Foto: Lorenzo Rapisarda
«Opere come questa rendono la Chiesa credibile: una Chiesa che concretizza, oltre ad annunciarlo, il messaggio della salvezza attraverso progetti concreti e il sostegno umano dei volontari. Credo che monsignor Francesco Ventorino, in questo momento, sia orgoglioso di voi e di ciò che siete riusciti a realizzare».
Queste parole di augurio, pronunciate dall’arcivescovo di Catania, Luigi Renna, in occasione dell’inaugurazione della nuova “Casa Livatino” lo scorso 14 luglio, incoraggiano la prosecuzione di un lavoro iniziato nel 2009. Fu allora che don Ciccio (come viene affettuosamente ricordato monsignor Ventorino), insieme a un gruppo di amici, avviò un’esperienza di volontariato nella Casa Circondariale di piazza Lanza, a Catania.
Dall’impegno in carcere alla nascita della Casa
«La Fondazione Francesco Ventorino – racconta Michele Scacciante, presidente della stessa –, che inizialmente era intitolata a Sant’Orsola, ha cambiato nome proprio per continuare, in memoria di don Ciccio, ciò che lui aveva iniziato negli ultimi anni della sua vita terrena dedicandosi ai carcerati. Nel tempo abbiamo consolidato una convenzione con il Carcere, che ci ha permesso di svolgere questa attività di volontariato e assistenza. Da qui è nata l’idea – quasi unica, perché condivisa soltanto con un’altra realtà presente a Palermo – di creare una casa per coloro che sono ammessi a misure alternative di detenzione, ma che per vari motivi non possiedono una fissa dimora in cui scontare la propria pena. In continuità con quell’opera iniziata sedici anni fa, la Casa Livatino intende offrire contemporaneamente un tentativo di riabilitazione per queste persone e un loro reinserimento lavorativo nella società».
Un nuovo inizio tra lavoro e comunità
La nuova struttura nel territorio di Trecastagni nasce a tre anni dalla prima esperienza nella casa di Motta Sant’Anastasia, che poteva accogliere fino a 5 ospiti alla volta. «Abbiamo ospitato in quell’immobile 14 persone, 5 delle quali extracomunitarie», racconta Giorgio Fallica, direttore della Casa Livatino. «La loro permanenza media è stata di dieci mesi: tre di loro, con il nostro aiuto, hanno trovato lavoro.

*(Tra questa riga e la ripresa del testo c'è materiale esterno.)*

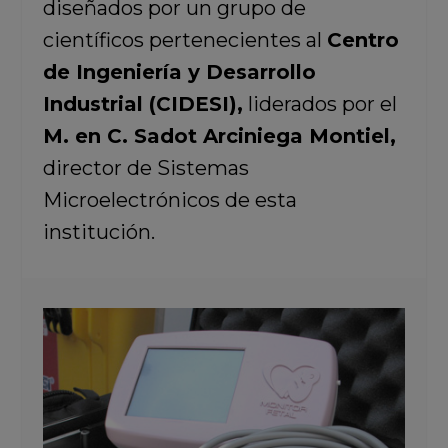
diseñados por un grupo de
científicos pertenecientes al
Centro
de Ingeniería y Desarrollo
Industrial (CIDESI),
liderados por el
M. en C. Sadot Arciniega Montiel,
director de Sistemas
Microelectrónicos de esta
institución.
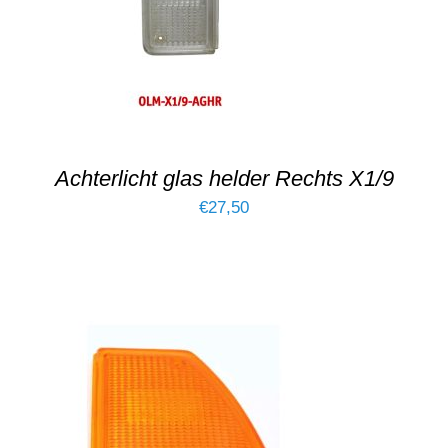
Achterlicht glas helder Rechts X1/9
€
27,50
TOEVOEGEN AAN WINKELWAGEN
/
DETAILS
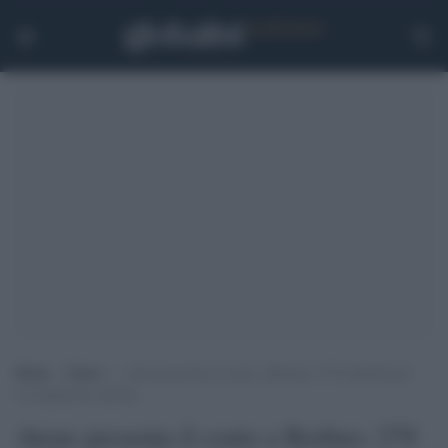
Home
>
Esteri
>
Atene presenta il conto a Berlino: 279 miliardi per
l’occupazione nazista
Atene presenta il conto a Berlino: 279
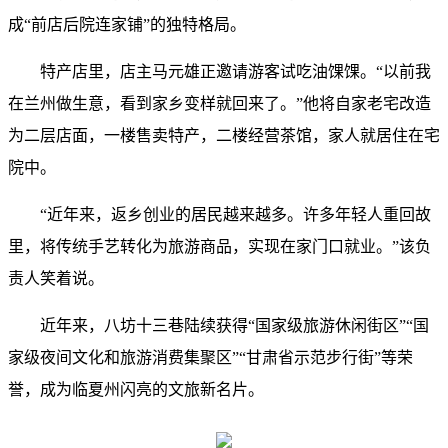
成“前店后院连家铺”的独特格局。
特产店里，店主马元雄正邀请游客试吃油馃馃。“以前我
在兰州做生意，看到家乡变样就回来了。”他将自家老宅改造
为二层店面，一楼售卖特产，二楼经营茶馆，家人就居住在宅
院中。
“近年来，返乡创业的居民越来越多。许多年轻人重回故
里，将传统手艺转化为旅游商品，实现在家门口就业。”该负
责人笑着说。
近年来，八坊十三巷陆续获得“国家级旅游休闲街区”“国
家级夜间文化和旅游消费集聚区”“甘肃省示范步行街”等荣
誉，成为临夏州闪亮的文旅新名片。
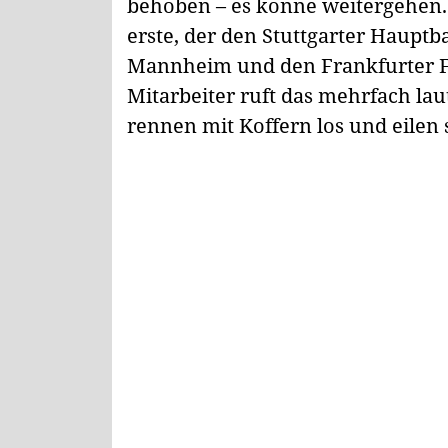
behoben – es könne weitergehen. 
erste, der den Stuttgarter Hauptb
Mannheim und den Frankfurter Fl
Mitarbeiter ruft das mehrfach l
rennen mit Koffern los und eilen 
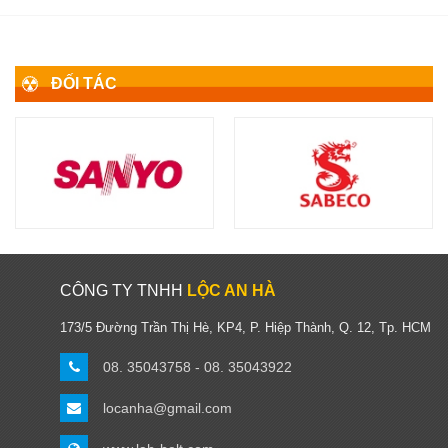
ĐỐI TÁC
CÔNG TY TNHH
LỘC AN HÀ
173/5 Đường Trần Thị Hè, KP4, P. Hiệp Thành, Q. 12, Tp. HCM
08. 35043758 - 08. 35043922
locanha@gmail.com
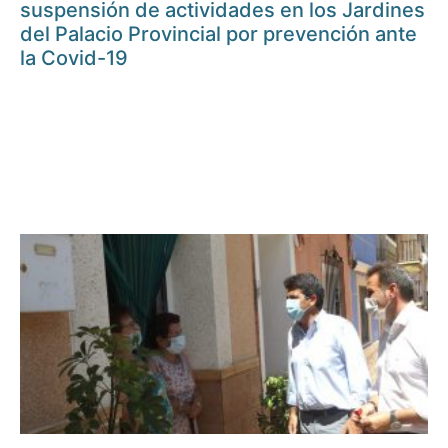
suspensión de actividades en los Jardines
del Palacio Provincial por prevención ante
la Covid-19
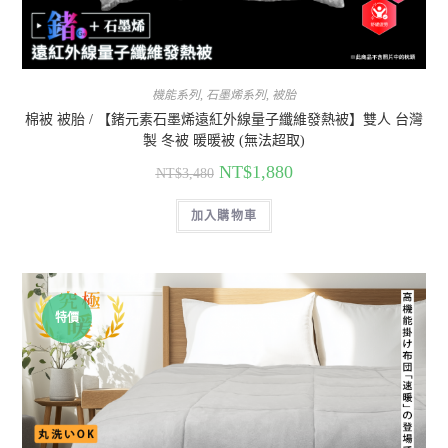
機能系列
,
石墨烯系列
,
被胎
棉被 被胎 / 【鍺元素石墨烯遠紅外線量子纖維發熱被】雙人 台灣
製 冬被 暖暖被 (無法超取)
NT$
1,880
NT$
3,480
加入購物車
特價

In questa nuova casa – continua Fallica – intendiamo riempire il tempo dei nostri ospiti con attività utili per il loro reinserimento nella vita civile. Si tratta di creare le condizioni favorevoli per suscitare nuovamente un gusto per il lavoro. L’ampio spazio verde consentirà loro di impegnarsi in lavori di giardinaggio e di tipo agricolo».
All’interno della Casa i volontari hanno allestito anche un laboratorio di informatica intitolato ad Antonio Cagni, fisico e docente prematuramente deceduto che per anni si è dedicato al volontariato in carcere. Altri progetti sono in cantiere.

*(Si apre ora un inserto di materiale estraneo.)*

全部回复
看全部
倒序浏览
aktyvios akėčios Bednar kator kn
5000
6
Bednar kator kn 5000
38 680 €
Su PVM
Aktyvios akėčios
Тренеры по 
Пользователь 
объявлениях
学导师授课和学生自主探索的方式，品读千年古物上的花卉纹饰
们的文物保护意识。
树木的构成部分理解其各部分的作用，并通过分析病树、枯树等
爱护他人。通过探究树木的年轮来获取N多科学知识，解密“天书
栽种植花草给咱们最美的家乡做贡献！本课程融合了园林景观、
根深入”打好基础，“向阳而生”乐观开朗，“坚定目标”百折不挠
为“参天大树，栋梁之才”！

L’importanza del rapporto umano per il reinserimento
«Ma l’elemento decisivo per un positivo inserimento sociale e familiare del detenuto – prosegue il direttore – è una revisione critica della propria esperienza passata. Riteniamo che sia molto utile il rapporto umano con i volontari e con l’educatore. In questi anni – conclude – abbiamo cercato di trattare i nostri ospiti con la stessa affabilità e affettuosa cura con cui noi siamo stati trattati nell’amicizia cristiana. Alcuni detenuti hanno dato una svolta positiva alla loro vita; altri, dopo aver lasciato la casa, sono purtroppo tornati alla vita di prima». Resta, nonostante tutto, un desiderio di continuare che si rinnova quotidianamente.

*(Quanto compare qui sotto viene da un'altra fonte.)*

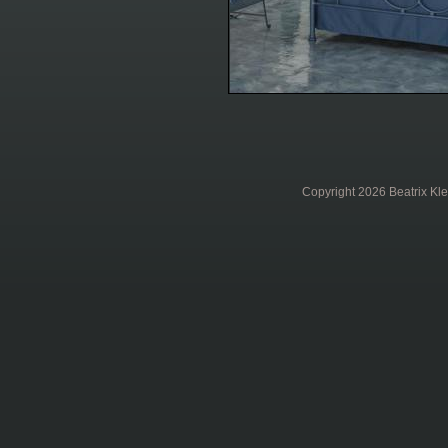
Copyright 2026 Beatrix Kle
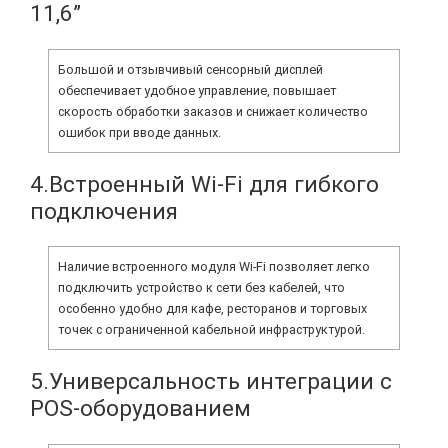
11,6”
Большой и отзывчивый сенсорный дисплей
обеспечивает удобное управление, повышает
скорость обработки заказов и снижает количество
ошибок при вводе данных.
4.Встроенный Wi-Fi для гибкого
подключения
Наличие встроенного модуля Wi-Fi позволяет легко
подключить устройство к сети без кабелей, что
особенно удобно для кафе, ресторанов и торговых
точек с ограниченной кабельной инфраструктурой.
5.Универсальность интеграции с
POS-оборудованием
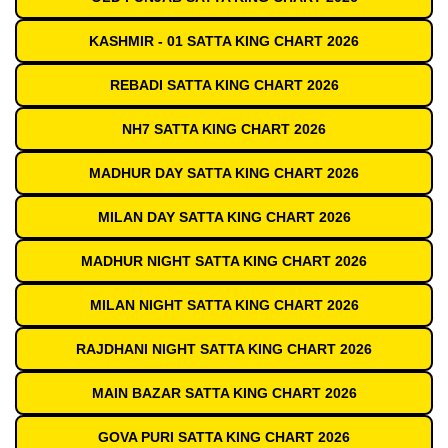
KASHMIR - 01 SATTA KING CHART 2026
REBADI SATTA KING CHART 2026
NH7 SATTA KING CHART 2026
MADHUR DAY SATTA KING CHART 2026
MILAN DAY SATTA KING CHART 2026
MADHUR NIGHT SATTA KING CHART 2026
MILAN NIGHT SATTA KING CHART 2026
RAJDHANI NIGHT SATTA KING CHART 2026
MAIN BAZAR SATTA KING CHART 2026
GOVA PURI SATTA KING CHART 2026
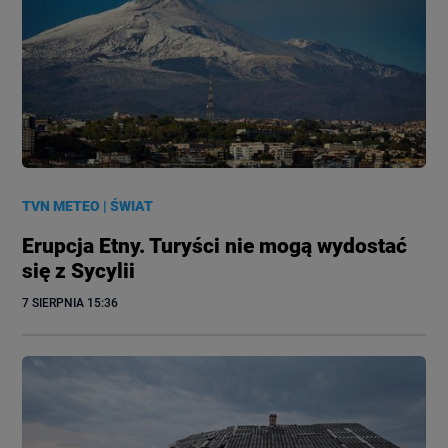
TVN METEO
|
ŚWIAT
Erupcja Etny. Turyści nie mogą wydostać
się z Sycylii
7 SIERPNIA
 15:36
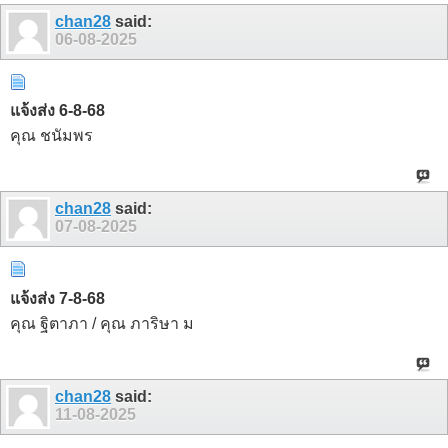
chan28
said:
06-08-2025
แจ้งส่ง 6-8-68
คุณ ชนัมพร
chan28
said:
07-08-2025
แจ้งส่ง 7-8-68
คุณ ฐิตาภา / คุณ ภาริษา ม
chan28
said:
11-08-2025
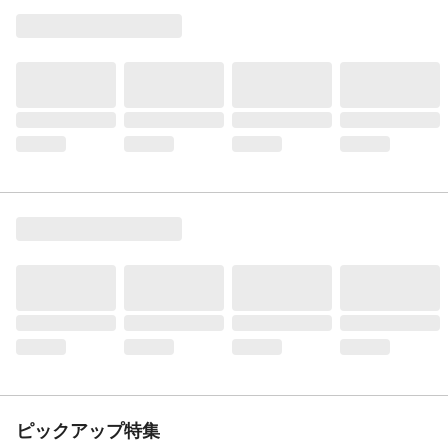
ピックアップ特集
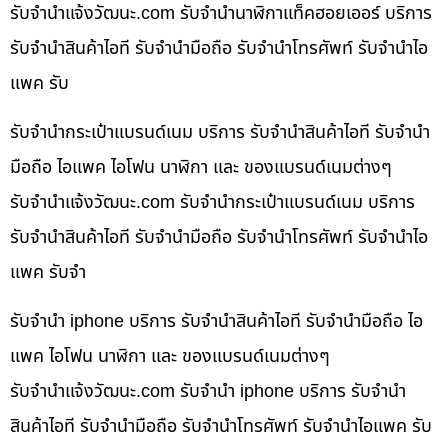
รับจํานําแจ้งวัฒนะ.com รับจำนำนาฬิกาแท็คฮอยเออร์ บริการ
รับจำนำสินค้าไอที รับจำนำมือถือ รับจำนำโทรศัพท์ รับจำนำไอ
แพค รับ
รับจำนำกระเป๋าแบรนด์เนม บริการ รับจำนำสินค้าไอที รับจำนำ
มือถือ ไอแพค ไอโฟน นาฬิกา และ ของแบรนด์เนมต่างๆ
รับจํานําแจ้งวัฒนะ.com รับจำนำกระเป๋าแบรนด์เนม บริการ
รับจำนำสินค้าไอที รับจำนำมือถือ รับจำนำโทรศัพท์ รับจำนำไอ
แพค รับจำ
รับจำนำ iphone บริการ รับจำนำสินค้าไอที รับจำนำมือถือ ไอ
แพค ไอโฟน นาฬิกา และ ของแบรนด์เนมต่างๆ
รับจํานําแจ้งวัฒนะ.com รับจำนำ iphone บริการ รับจำนำ
สินค้าไอที รับจำนำมือถือ รับจำนำโทรศัพท์ รับจำนำไอแพค รับ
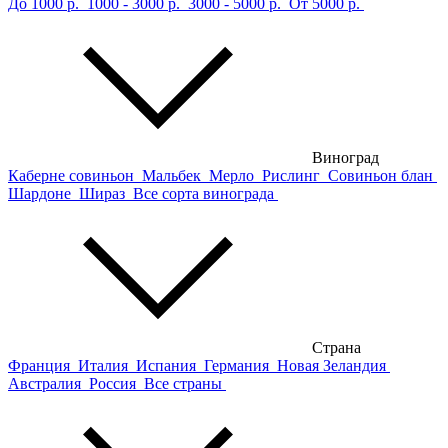
До 1000 р.
1000 - 3000 р.
3000 - 5000 р.
От 5000 р.
Виноград
Каберне совиньон
Мальбек
Мерло
Рислинг
Совиньон блан
Шардоне
Шираз
Все сорта винограда
Страна
Франция
Италия
Испания
Германия
Новая Зеландия
Австралия
Россия
Все страны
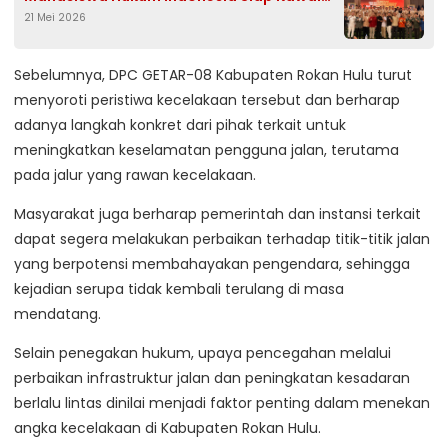
21 Mei 2026
Demokrasi, HAM dan Supermasi Hukum
Indonesia
Sebelumnya, DPC GETAR-08 Kabupaten Rokan Hulu turut
menyoroti peristiwa kecelakaan tersebut dan berharap
adanya langkah konkret dari pihak terkait untuk
meningkatkan keselamatan pengguna jalan, terutama
pada jalur yang rawan kecelakaan.
Masyarakat juga berharap pemerintah dan instansi terkait
dapat segera melakukan perbaikan terhadap titik-titik jalan
yang berpotensi membahayakan pengendara, sehingga
kejadian serupa tidak kembali terulang di masa
mendatang.
Selain penegakan hukum, upaya pencegahan melalui
perbaikan infrastruktur jalan dan peningkatan kesadaran
berlalu lintas dinilai menjadi faktor penting dalam menekan
angka kecelakaan di Kabupaten Rokan Hulu.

Nel suo breve intervento prima della benedizione e del taglio del nastro, monsignor Renna ha aggiunto: «Luoghi come questo permettono, a chi nella propria vita ha subìto privazioni e conosciuto cattivi esempi, di scoprire un nuovo volto dell’umanità. Nel caldo dibattito sulle carceri – ha continuato l’arcivescovo – si inserisce anche la Chiesa, parte attiva della società civile. Il nostro compito è quello di promuovere il valore della sussidiarietà, poiché la grande richiesta sarà quella di incontrare persone che accompagnino al lavoro, con attività che possano continuare anche dopo. La più difficile opera di misericordia – “ero carcerato e siete venuti a trovarmi” – qui si realizza».